What is expected ▸ Pull out each line below that contains the word "blind", and copy every such line in full.
++++ Data extract
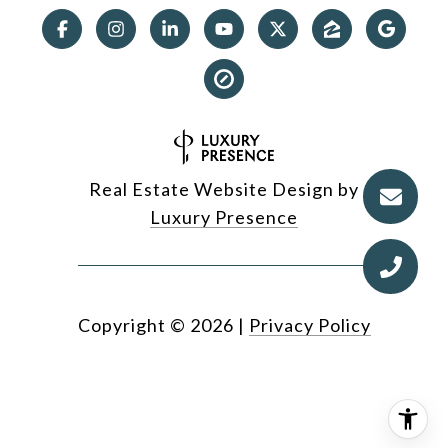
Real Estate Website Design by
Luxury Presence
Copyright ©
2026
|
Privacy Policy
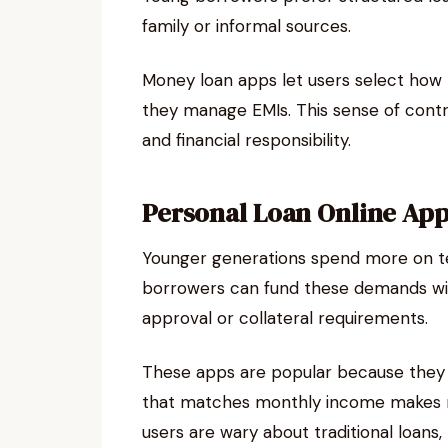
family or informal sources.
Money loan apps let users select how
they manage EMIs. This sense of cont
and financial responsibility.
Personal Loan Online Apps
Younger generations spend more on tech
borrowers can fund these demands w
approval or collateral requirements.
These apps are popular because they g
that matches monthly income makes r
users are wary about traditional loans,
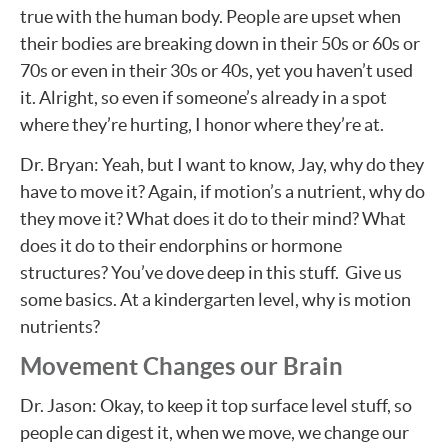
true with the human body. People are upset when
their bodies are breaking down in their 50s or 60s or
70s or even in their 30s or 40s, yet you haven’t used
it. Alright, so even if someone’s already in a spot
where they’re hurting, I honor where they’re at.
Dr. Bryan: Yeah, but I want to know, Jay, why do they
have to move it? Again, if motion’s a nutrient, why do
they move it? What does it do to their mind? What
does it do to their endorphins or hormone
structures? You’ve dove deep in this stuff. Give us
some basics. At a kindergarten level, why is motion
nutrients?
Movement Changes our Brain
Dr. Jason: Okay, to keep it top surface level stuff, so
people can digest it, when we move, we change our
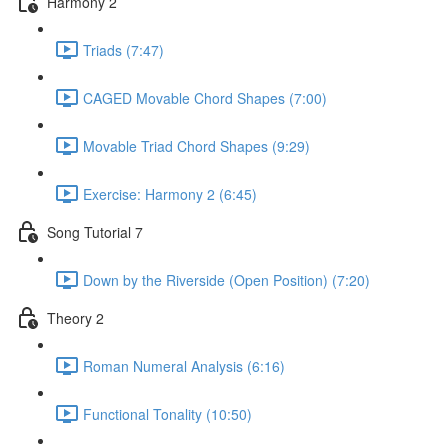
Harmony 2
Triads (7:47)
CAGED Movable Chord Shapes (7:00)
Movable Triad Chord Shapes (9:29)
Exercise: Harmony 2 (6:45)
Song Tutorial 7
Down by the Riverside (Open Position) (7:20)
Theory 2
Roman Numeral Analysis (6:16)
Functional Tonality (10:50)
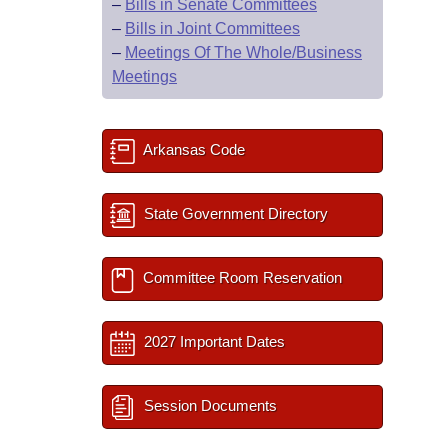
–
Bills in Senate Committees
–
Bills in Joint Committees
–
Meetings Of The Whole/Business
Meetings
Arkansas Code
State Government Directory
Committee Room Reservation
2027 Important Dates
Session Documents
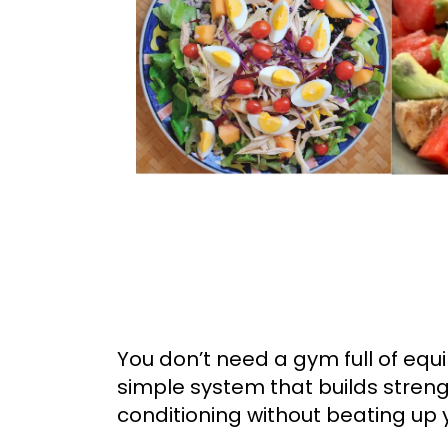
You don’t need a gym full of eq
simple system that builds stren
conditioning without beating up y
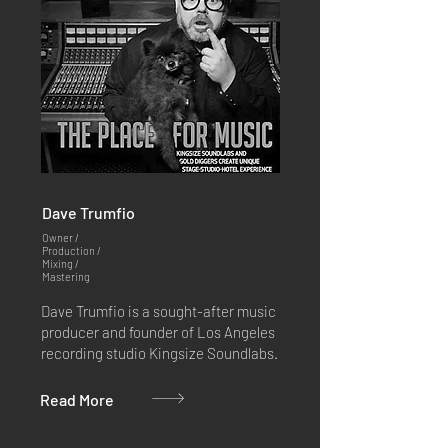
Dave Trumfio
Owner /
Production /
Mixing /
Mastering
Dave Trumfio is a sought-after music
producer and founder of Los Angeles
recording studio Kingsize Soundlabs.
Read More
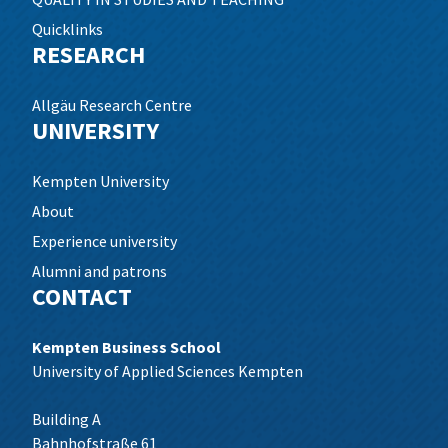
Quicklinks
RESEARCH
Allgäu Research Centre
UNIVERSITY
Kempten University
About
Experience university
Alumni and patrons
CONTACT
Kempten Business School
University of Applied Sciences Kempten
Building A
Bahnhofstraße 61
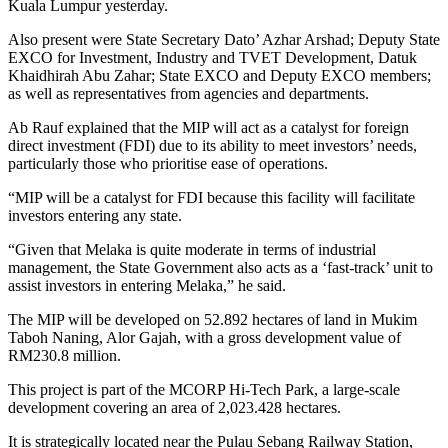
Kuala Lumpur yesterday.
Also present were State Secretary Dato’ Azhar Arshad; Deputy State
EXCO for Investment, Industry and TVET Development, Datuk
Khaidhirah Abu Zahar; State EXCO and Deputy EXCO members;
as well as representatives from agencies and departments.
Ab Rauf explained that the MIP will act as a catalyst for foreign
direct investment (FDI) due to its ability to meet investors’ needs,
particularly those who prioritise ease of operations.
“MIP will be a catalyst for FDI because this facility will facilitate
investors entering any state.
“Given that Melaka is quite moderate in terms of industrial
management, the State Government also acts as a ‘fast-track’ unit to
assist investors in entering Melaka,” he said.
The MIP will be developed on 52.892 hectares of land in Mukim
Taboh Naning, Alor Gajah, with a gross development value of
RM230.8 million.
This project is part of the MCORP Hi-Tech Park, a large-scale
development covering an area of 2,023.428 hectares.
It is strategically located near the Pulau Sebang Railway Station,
++++++++
++++ Data extract
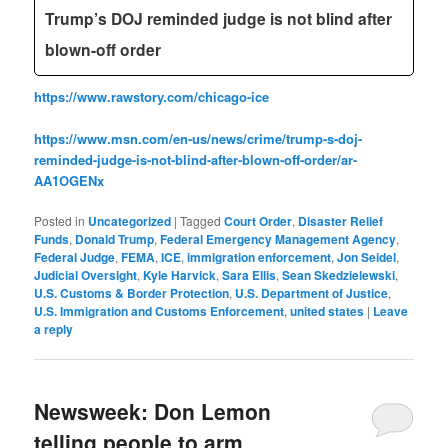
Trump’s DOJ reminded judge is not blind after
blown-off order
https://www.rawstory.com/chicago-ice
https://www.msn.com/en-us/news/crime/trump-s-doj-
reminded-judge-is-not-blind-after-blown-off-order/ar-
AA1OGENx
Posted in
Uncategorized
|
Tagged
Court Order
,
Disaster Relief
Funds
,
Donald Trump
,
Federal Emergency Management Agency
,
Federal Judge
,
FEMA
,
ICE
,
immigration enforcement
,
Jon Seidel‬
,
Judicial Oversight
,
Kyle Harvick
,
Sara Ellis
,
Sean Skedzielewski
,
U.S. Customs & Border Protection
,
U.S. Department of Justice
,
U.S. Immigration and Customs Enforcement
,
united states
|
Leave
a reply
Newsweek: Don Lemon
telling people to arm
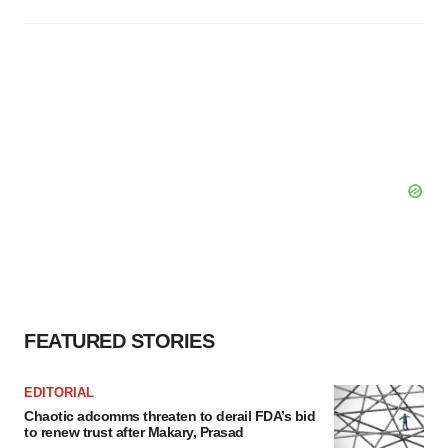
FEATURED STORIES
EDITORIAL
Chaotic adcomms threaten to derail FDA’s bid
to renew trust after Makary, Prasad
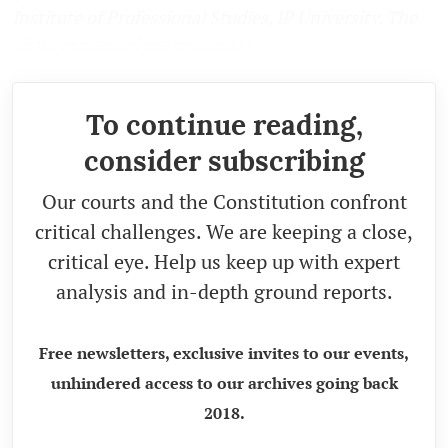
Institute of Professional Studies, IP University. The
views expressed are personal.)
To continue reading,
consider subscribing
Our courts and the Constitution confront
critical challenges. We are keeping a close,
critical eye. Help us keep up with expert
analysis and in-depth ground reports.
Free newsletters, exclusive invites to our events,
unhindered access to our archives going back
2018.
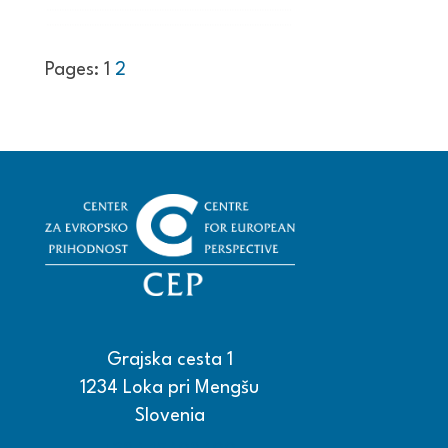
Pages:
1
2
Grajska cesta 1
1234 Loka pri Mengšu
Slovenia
++++++++
Solution ▸
Trump’s DOJ reminded judge is not blind after
reminded-judge-is-not-blind-after-blown-off-order/ar-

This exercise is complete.